Try it –
Leave out the pictures and transcribe every entry below exactly.
(Records supplied Opens)
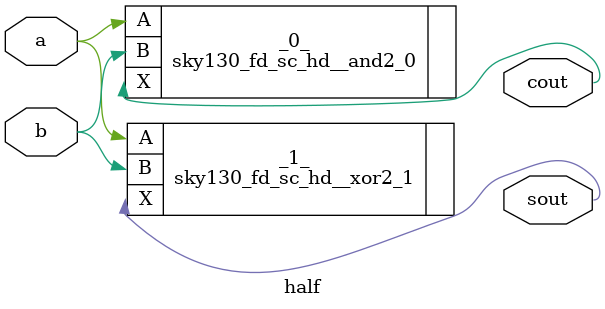
<source format=v>
/* Generated by Yosys 0.9 (git sha1 1979e0b) */

module full(a, b, ci, s, co);
  input a;
  input b;
  wire c;
  input ci;
  output co;
  wire k;
  output s;
  wire s1;
  sky130_fd_sc_hd__lpflow_inputiso1p_1 _0_ (
    .A(c),
    .SLEEP(k),
    .X(co)
  );
  half ha1 (
    .a(a),
    .b(b),
    .cout(k),
    .sout(s1)
  );
  half ha2 (
    .a(s1),
    .b(ci),
    .cout(c),
    .sout(s)
  );
endmodule

module half(a, b, sout, cout);
  input a;
  input b;
  output cout;
  output sout;
  sky130_fd_sc_hd__and2_0 _0_ (
    .A(a),
    .B(b),
    .X(cout)
  );
  sky130_fd_sc_hd__xor2_1 _1_ (
    .A(a),
    .B(b),
    .X(sout)
  );
endmodule

</source>
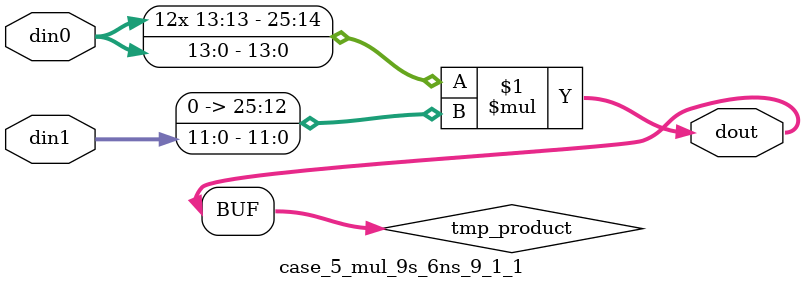
<source format=v>

`timescale 1 ns / 1 ps

 (* use_dsp = "no" *)  module case_5_mul_9s_6ns_9_1_1(din0, din1, dout);
parameter ID = 1;
parameter NUM_STAGE = 0;
parameter din0_WIDTH = 14;
parameter din1_WIDTH = 12;
parameter dout_WIDTH = 26;

input [din0_WIDTH - 1 : 0] din0; 
input [din1_WIDTH - 1 : 0] din1; 
output [dout_WIDTH - 1 : 0] dout;

wire signed [dout_WIDTH - 1 : 0] tmp_product;


























assign tmp_product = $signed(din0) * $signed({1'b0, din1});









assign dout = tmp_product;





















endmodule

</source>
(Records supplied Closes)
Reply –
<source format=v>
/* Generated by Yosys 0.9 (git sha1 1979e0b) */

module full(a, b, ci, s, co);
  input a;
  input b;
  wire c;
  input ci;
  output co;
  wire k;
  output s;
  wire s1;
  sky130_fd_sc_hd__lpflow_inputiso1p_1 _0_ (
    .A(c),
    .SLEEP(k),
    .X(co)
  );
  half ha1 (
    .a(a),
    .b(b),
    .cout(k),
    .sout(s1)
  );
  half ha2 (
    .a(s1),
    .b(ci),
    .cout(c),
    .sout(s)
  );
endmodule

module half(a, b, sout, cout);
  input a;
  input b;
  output cout;
  output sout;
  sky130_fd_sc_hd__and2_0 _0_ (
    .A(a),
    .B(b),
    .X(cout)
  );
  sky130_fd_sc_hd__xor2_1 _1_ (
    .A(a),
    .B(b),
    .X(sout)
  );
endmodule

</source>
<source format=v>

`timescale 1 ns / 1 ps

 (* use_dsp = "no" *)  module case_5_mul_9s_6ns_9_1_1(din0, din1, dout);
parameter ID = 1;
parameter NUM_STAGE = 0;
parameter din0_WIDTH = 14;
parameter din1_WIDTH = 12;
parameter dout_WIDTH = 26;

input [din0_WIDTH - 1 : 0] din0; 
input [din1_WIDTH - 1 : 0] din1; 
output [dout_WIDTH - 1 : 0] dout;

wire signed [dout_WIDTH - 1 : 0] tmp_product;


























assign tmp_product = $signed(din0) * $signed({1'b0, din1});









assign dout = tmp_product;





















endmodule

</source>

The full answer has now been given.